--- START ---

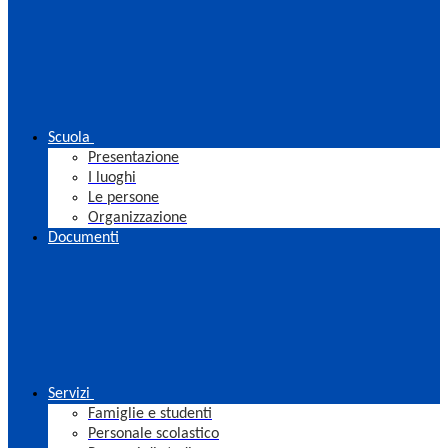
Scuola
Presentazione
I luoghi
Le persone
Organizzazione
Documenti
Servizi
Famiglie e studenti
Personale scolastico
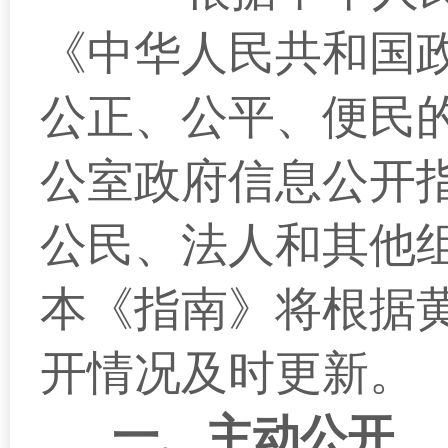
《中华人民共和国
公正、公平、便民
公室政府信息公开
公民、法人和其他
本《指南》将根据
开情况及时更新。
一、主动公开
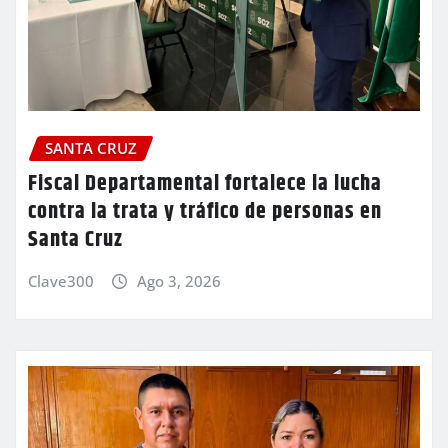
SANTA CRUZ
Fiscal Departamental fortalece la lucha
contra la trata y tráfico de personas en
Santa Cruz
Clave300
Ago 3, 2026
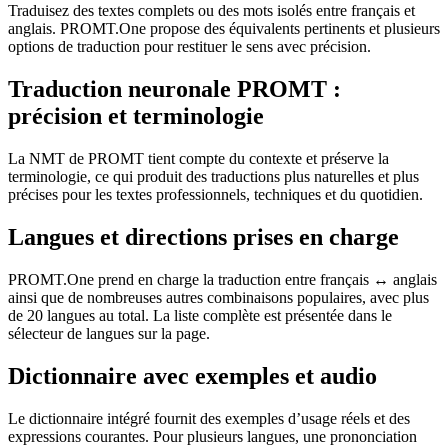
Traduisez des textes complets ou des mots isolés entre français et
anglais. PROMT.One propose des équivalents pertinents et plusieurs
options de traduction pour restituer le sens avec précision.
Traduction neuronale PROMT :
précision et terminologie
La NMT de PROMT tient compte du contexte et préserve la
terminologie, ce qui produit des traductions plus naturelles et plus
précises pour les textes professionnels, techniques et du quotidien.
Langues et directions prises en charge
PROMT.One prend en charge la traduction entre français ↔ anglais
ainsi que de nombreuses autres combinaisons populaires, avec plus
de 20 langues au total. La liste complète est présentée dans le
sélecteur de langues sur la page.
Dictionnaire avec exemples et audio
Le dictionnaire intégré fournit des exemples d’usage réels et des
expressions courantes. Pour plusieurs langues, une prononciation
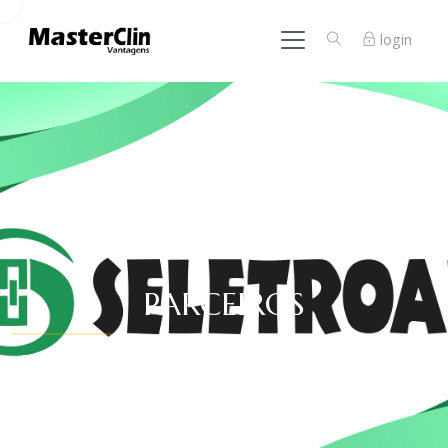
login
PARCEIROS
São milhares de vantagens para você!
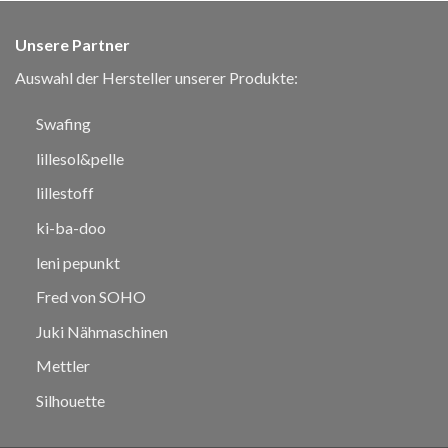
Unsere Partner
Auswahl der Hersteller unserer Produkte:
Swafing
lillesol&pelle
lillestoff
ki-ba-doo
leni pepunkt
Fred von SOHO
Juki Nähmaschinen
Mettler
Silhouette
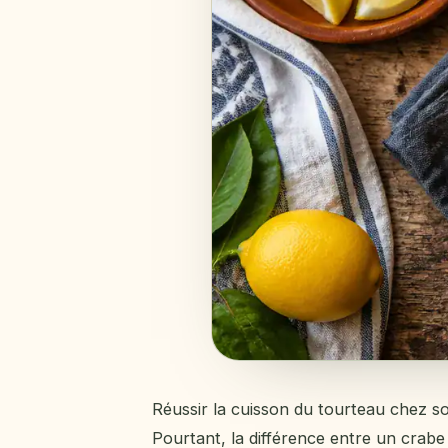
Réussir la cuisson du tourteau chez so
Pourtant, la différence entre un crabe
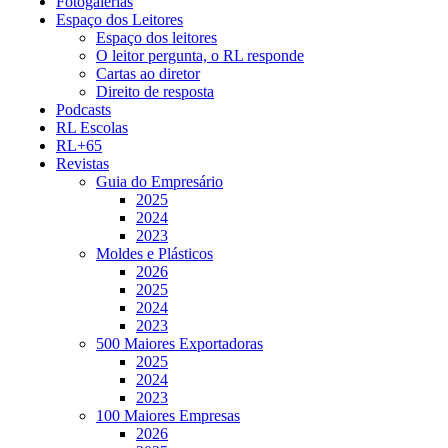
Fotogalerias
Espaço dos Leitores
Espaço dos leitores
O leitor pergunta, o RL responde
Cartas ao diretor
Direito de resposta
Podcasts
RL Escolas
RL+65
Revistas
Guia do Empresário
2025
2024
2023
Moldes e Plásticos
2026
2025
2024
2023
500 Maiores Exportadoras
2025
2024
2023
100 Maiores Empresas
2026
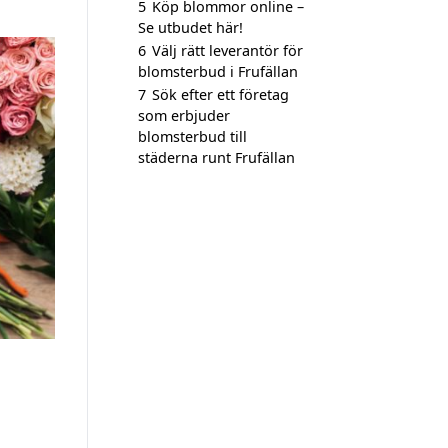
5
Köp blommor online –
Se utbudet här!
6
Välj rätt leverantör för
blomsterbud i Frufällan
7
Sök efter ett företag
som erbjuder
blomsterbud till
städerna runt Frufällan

--- END ---
--- START ---

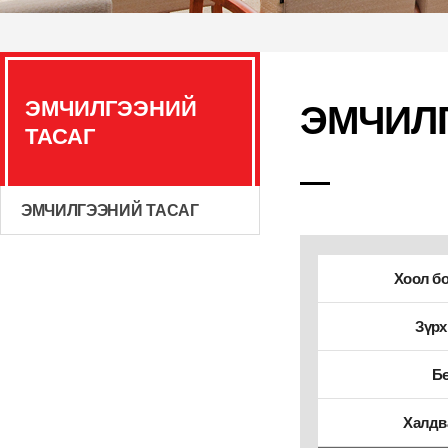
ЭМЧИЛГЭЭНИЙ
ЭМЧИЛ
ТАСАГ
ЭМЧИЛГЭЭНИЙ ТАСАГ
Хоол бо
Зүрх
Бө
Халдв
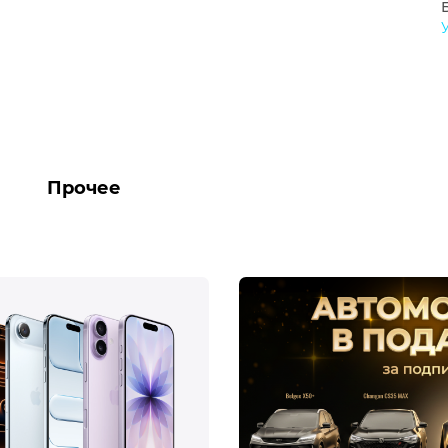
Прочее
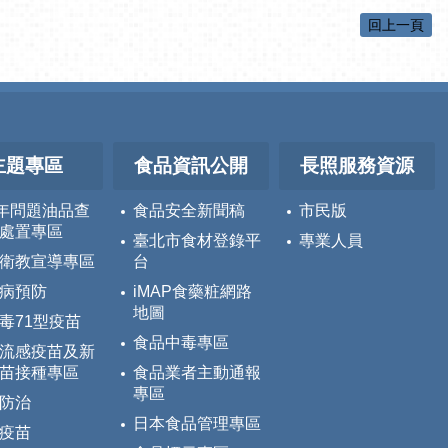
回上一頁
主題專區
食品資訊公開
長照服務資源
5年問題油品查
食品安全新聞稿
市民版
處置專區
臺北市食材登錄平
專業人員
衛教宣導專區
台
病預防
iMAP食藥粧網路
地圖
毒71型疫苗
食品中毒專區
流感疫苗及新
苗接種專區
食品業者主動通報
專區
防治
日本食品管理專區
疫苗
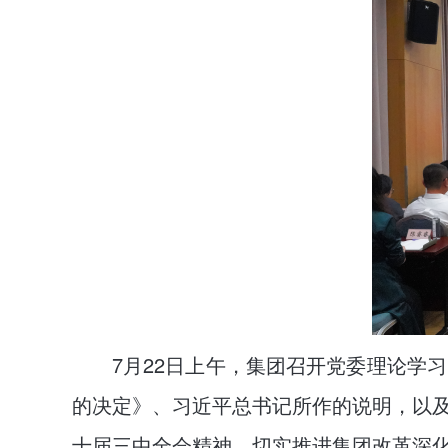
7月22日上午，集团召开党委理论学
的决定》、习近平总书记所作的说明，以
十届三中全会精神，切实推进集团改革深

--- END ---
--- START ---

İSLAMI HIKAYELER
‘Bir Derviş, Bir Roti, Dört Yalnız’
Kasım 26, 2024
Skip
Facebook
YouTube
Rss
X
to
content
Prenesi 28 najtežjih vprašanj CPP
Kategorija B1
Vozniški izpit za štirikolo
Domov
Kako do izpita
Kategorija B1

--- END ---

Find the word "textes" in the records. Copy every line it appears in.

◆ Worked solution ◆
Traduisez des textes complets ou des mots isolés entre français et
précises pour les textes professionnels, techniques et du quotidien.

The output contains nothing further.